BACKGROUND
Strangulated inguinal herniae are common in the emergency setting and are associated with significant morbidity and mortality.1,2 Reduction en masse may occur in the initial stages of the operation and visualisation of the viability of the bowel is essential before the hernia repair. This usually involves an extension of the original incision and/or a laparotomy resulting in a longer hospital stay, morbidity, mortality2 and, in a significant number of cases, bowel resection is not required. We, therefore, describe a laparoscopic technique that allows an adequate assessment of bowel viability without increasing the size or nature of the initial incision.
TECHNIQUE
Should a reduction en masse occur in the early stages of the operation, a 10-mm laparoscopic port is inserted through the hernia sac into the peritoneal cavity.

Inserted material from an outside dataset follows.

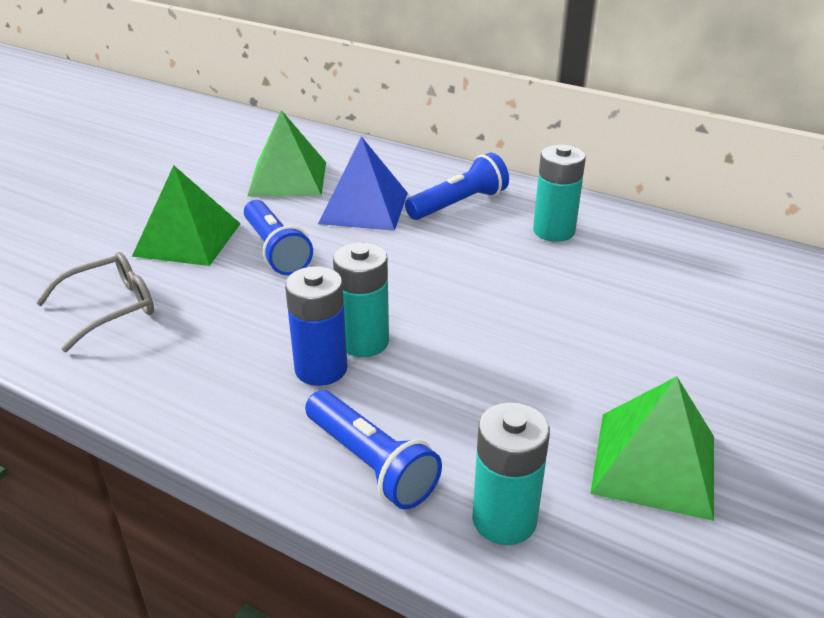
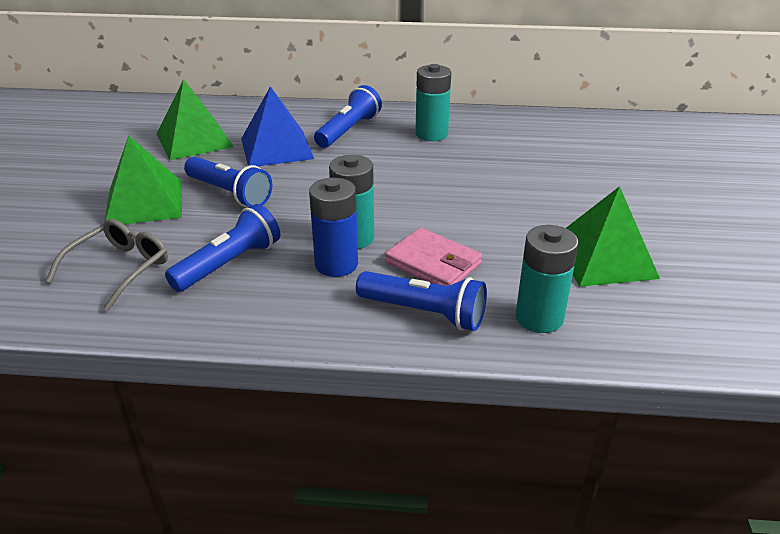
camera: 25 degrees left, 0 degrees up
(214, 334) = (229, 264): none -> blue flashlight
(429, 401) = (433, 263): none -> pink wallet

A purse string is then secured around the port, a pneumoperitoneum is established and a 30° laparoscope is passed to assess the intraperitoneal cavity. A further 5-mm port is inserted superiorly, allowing insertion of a non-traumatic instrument. This will allow an adequate assessment of bowel viability, thereby allowing the surgeon to decide whether a bowel resection is required.
DISCUSSION
This unique application of laparoscopy allows the surgeon to assess bowel viability after reduction en masse during the early stages of strangulated hernia repair and, in some cases, will prevent a larger abdominal incision. We have only recently started using this technique; of the three cases managed in this way, one had ischaemic-looking bowel which, after laparoscopic assessment over 20 min, was deemed viable. In the other two cases, there was no evidence of bowel ischaemia. All three patients had uneventful recoveries. A possible false negative rate is a concern and larger study to assess this is warranted.